## Start
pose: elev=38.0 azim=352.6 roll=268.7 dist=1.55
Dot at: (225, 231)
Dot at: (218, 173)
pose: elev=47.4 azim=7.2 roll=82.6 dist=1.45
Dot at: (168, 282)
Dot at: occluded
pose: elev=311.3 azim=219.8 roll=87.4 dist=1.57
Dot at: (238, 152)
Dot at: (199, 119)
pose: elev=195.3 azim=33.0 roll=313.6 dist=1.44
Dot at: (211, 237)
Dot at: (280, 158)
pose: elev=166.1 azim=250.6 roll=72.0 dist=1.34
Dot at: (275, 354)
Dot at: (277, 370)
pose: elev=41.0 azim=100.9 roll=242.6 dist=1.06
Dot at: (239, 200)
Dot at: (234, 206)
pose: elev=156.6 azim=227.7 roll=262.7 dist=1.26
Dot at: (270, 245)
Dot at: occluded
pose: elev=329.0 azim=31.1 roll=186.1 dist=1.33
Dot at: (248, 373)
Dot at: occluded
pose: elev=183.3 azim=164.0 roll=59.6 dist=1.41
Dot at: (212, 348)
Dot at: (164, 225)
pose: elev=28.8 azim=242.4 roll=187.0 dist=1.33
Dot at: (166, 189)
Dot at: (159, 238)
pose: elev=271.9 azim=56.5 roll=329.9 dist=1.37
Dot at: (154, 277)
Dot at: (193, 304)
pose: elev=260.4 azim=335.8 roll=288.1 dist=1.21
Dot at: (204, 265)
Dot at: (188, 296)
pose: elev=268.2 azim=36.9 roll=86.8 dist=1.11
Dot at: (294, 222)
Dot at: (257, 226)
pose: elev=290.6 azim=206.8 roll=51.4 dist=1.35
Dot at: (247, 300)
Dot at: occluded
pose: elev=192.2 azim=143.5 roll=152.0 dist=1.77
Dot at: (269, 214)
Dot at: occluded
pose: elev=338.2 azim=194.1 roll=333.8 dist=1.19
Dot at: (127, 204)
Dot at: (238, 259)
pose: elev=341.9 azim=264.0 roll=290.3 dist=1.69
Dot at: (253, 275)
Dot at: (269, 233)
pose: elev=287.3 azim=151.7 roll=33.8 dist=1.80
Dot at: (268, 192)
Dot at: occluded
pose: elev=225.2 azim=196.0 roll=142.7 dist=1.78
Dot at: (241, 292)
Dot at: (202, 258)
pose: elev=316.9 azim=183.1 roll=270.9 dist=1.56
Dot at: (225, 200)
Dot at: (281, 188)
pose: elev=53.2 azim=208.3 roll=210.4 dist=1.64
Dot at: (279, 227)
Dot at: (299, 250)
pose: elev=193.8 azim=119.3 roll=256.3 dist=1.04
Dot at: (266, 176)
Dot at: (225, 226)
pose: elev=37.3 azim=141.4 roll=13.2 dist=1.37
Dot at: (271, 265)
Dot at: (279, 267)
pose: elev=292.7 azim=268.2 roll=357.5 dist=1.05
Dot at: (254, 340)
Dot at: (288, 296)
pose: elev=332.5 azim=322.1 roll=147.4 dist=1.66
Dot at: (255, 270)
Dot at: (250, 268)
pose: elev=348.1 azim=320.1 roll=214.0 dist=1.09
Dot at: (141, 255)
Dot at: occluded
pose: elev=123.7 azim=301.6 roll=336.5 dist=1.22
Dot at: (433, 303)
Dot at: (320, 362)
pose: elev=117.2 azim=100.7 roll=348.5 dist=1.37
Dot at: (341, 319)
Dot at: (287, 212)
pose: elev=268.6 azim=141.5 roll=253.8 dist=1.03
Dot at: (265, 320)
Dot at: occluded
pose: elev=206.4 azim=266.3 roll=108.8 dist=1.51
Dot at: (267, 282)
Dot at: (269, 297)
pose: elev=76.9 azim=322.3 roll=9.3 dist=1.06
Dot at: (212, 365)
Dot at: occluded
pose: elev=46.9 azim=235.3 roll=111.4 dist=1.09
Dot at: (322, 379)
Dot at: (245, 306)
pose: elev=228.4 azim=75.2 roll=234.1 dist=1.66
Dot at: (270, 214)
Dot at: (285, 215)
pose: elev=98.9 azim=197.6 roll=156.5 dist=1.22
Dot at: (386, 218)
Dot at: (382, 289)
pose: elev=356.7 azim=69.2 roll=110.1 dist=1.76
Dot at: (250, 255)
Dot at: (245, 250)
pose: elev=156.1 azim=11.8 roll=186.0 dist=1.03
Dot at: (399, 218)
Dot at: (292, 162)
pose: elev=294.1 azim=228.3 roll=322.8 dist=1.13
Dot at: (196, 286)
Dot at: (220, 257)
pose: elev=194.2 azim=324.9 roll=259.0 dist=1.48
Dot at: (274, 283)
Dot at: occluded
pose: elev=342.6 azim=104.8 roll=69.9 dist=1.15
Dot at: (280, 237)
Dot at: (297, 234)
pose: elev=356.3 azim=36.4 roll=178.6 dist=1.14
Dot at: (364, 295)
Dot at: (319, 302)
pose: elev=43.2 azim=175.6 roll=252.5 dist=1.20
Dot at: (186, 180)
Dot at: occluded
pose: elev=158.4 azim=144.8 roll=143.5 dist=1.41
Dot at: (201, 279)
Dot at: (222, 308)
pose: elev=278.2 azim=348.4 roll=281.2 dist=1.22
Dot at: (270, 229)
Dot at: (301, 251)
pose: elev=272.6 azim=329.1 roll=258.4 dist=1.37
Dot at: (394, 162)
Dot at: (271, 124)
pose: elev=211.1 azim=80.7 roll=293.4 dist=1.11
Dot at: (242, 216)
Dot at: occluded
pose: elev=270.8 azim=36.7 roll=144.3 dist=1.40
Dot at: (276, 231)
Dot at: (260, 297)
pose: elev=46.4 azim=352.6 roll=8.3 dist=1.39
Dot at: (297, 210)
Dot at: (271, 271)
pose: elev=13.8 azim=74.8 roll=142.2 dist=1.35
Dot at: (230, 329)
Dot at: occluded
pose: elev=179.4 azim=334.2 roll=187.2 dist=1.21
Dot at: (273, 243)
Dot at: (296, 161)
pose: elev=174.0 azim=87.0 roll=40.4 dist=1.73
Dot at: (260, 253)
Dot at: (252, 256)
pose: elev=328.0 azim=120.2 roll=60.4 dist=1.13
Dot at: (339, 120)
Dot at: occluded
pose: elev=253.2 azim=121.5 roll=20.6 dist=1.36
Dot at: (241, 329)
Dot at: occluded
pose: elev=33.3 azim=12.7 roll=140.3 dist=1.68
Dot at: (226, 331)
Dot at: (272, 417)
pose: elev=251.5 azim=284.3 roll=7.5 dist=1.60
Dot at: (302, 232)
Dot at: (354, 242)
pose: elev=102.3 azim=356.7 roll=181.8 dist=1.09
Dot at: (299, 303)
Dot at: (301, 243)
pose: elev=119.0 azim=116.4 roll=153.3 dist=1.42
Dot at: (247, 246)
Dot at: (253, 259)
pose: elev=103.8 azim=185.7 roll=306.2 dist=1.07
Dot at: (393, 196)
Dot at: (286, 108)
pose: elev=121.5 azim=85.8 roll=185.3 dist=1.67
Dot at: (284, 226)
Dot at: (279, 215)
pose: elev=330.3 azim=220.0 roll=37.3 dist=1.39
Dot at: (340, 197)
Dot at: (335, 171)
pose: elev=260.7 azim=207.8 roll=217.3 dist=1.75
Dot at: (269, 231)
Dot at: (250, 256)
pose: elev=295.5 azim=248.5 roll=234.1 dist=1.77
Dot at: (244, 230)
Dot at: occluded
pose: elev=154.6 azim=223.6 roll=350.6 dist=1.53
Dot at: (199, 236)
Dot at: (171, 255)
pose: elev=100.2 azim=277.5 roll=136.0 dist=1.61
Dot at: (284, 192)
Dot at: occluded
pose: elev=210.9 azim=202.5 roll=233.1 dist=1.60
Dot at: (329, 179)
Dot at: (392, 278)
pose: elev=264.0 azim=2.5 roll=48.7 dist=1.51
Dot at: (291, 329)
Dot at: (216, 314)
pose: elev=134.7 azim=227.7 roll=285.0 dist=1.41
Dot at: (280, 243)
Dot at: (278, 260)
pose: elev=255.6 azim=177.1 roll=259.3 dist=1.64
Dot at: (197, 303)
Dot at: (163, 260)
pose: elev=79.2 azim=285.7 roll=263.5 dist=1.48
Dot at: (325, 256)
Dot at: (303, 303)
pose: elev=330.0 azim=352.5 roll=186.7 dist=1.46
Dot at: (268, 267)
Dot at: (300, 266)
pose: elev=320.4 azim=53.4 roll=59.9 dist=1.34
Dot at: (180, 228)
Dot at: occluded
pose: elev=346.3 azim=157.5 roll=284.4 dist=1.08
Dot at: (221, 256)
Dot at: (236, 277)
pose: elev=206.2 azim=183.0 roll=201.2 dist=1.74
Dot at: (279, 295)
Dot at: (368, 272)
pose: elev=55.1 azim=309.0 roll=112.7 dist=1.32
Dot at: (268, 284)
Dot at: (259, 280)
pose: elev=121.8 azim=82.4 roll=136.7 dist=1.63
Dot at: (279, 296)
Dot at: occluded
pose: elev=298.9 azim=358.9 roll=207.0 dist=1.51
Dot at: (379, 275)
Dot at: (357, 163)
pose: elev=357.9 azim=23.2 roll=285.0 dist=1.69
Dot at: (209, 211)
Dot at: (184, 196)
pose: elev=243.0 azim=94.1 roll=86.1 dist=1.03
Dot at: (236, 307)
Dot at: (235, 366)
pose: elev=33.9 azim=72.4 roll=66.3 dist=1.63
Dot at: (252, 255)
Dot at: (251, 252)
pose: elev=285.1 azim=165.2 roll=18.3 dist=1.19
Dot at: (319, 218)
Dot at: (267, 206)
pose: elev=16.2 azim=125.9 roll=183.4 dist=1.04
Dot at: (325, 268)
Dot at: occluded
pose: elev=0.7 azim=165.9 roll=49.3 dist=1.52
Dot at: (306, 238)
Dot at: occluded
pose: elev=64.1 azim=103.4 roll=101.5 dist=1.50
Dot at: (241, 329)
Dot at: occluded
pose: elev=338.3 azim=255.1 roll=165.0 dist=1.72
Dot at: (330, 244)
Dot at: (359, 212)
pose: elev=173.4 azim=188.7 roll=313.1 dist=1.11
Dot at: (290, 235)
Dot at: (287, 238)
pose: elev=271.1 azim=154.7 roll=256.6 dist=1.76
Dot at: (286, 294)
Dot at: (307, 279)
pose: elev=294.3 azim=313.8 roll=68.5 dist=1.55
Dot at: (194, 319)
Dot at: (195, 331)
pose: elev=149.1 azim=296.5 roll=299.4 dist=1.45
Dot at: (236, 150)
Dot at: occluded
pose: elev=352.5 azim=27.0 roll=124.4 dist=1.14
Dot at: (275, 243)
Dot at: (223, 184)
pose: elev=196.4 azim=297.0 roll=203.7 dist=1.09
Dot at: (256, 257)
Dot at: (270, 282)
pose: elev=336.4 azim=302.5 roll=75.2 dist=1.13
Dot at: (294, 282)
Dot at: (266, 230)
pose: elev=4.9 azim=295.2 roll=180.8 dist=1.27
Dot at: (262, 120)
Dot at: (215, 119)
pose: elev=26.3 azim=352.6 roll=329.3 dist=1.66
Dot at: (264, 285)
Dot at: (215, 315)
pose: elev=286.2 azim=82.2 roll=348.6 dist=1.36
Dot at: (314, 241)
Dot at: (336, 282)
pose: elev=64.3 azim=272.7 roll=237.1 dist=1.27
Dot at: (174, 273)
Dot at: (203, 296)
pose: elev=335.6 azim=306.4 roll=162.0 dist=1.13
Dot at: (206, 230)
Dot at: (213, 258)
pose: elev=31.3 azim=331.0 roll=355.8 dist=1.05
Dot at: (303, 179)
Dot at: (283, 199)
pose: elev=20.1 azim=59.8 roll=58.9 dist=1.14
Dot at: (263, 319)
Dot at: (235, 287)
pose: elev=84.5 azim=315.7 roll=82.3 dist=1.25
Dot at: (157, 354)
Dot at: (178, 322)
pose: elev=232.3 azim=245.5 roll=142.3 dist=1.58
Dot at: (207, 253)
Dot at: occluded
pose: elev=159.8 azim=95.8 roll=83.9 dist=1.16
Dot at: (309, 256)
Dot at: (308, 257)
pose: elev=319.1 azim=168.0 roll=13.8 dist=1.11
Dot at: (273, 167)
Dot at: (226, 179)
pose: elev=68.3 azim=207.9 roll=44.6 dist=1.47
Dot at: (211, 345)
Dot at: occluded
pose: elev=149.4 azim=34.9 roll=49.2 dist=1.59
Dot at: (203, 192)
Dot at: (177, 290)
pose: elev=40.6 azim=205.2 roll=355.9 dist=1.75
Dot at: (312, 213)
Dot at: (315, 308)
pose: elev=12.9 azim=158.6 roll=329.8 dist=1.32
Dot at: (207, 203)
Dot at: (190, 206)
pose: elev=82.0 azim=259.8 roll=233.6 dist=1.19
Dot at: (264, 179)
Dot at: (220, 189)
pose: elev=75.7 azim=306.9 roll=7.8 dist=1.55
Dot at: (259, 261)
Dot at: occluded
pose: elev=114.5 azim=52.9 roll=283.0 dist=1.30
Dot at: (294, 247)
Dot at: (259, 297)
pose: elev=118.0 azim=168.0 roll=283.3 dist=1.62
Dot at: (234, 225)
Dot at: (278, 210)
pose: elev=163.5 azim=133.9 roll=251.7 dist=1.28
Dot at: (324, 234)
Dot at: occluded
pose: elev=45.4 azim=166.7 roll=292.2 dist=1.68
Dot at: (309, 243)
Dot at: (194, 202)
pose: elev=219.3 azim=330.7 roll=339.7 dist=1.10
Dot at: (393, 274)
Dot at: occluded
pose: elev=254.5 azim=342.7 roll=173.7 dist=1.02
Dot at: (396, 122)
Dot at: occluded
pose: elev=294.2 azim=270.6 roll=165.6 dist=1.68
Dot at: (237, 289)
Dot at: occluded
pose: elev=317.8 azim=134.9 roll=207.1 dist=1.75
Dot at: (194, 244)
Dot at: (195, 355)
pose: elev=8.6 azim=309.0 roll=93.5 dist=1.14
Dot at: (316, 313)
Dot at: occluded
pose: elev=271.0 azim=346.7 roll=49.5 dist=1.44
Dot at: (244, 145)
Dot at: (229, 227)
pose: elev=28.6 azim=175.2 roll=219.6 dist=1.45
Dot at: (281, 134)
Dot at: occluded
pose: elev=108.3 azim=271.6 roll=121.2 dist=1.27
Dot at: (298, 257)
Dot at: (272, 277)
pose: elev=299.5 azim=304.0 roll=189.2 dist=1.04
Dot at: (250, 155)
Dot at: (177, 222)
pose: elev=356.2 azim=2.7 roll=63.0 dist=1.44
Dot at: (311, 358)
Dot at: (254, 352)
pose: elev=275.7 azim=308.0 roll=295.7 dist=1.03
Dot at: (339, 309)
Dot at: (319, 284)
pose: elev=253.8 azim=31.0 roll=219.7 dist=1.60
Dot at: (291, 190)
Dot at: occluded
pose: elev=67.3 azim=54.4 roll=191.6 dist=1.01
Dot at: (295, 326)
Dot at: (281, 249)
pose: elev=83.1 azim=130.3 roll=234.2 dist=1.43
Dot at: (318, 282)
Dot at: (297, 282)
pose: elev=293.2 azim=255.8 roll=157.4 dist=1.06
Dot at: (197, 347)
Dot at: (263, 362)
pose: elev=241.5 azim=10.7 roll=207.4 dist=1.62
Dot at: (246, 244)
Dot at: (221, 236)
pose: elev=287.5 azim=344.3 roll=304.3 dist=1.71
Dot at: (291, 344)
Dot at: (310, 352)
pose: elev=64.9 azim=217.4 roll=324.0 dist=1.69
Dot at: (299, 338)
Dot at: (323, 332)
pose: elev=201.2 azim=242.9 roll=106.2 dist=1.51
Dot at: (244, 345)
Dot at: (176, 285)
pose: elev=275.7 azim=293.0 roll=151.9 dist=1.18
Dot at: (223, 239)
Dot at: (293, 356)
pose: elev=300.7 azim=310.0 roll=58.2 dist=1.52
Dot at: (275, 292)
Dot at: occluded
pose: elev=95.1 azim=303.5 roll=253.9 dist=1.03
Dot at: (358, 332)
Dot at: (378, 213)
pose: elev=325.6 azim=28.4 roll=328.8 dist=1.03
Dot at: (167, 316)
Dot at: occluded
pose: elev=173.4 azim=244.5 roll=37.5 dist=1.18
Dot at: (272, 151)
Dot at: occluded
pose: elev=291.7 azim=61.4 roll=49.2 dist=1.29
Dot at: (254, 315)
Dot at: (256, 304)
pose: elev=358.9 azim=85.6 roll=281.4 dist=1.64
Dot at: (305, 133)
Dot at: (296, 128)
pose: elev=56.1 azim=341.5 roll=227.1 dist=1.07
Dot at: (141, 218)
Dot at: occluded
## End
(SET EXERCISE):
Rewrite the lines that start with the one containing "pose: elev=287.5 azim=344.3" and run through the end of the records, replacing "dist" with "distance" and leaving everything else unchanged. Give only those lines.

(OUTPUT BELOW):
pose: elev=287.5 azim=344.3 roll=304.3 distance=1.71
Dot at: (291, 344)
Dot at: (310, 352)
pose: elev=64.9 azim=217.4 roll=324.0 distance=1.69
Dot at: (299, 338)
Dot at: (323, 332)
pose: elev=201.2 azim=242.9 roll=106.2 distance=1.51
Dot at: (244, 345)
Dot at: (176, 285)
pose: elev=275.7 azim=293.0 roll=151.9 distance=1.18
Dot at: (223, 239)
Dot at: (293, 356)
pose: elev=300.7 azim=310.0 roll=58.2 distance=1.52
Dot at: (275, 292)
Dot at: occluded
pose: elev=95.1 azim=303.5 roll=253.9 distance=1.03
Dot at: (358, 332)
Dot at: (378, 213)
pose: elev=325.6 azim=28.4 roll=328.8 distance=1.03
Dot at: (167, 316)
Dot at: occluded
pose: elev=173.4 azim=244.5 roll=37.5 distance=1.18
Dot at: (272, 151)
Dot at: occluded
pose: elev=291.7 azim=61.4 roll=49.2 distance=1.29
Dot at: (254, 315)
Dot at: (256, 304)
pose: elev=358.9 azim=85.6 roll=281.4 distance=1.64
Dot at: (305, 133)
Dot at: (296, 128)
pose: elev=56.1 azim=341.5 roll=227.1 distance=1.07
Dot at: (141, 218)
Dot at: occluded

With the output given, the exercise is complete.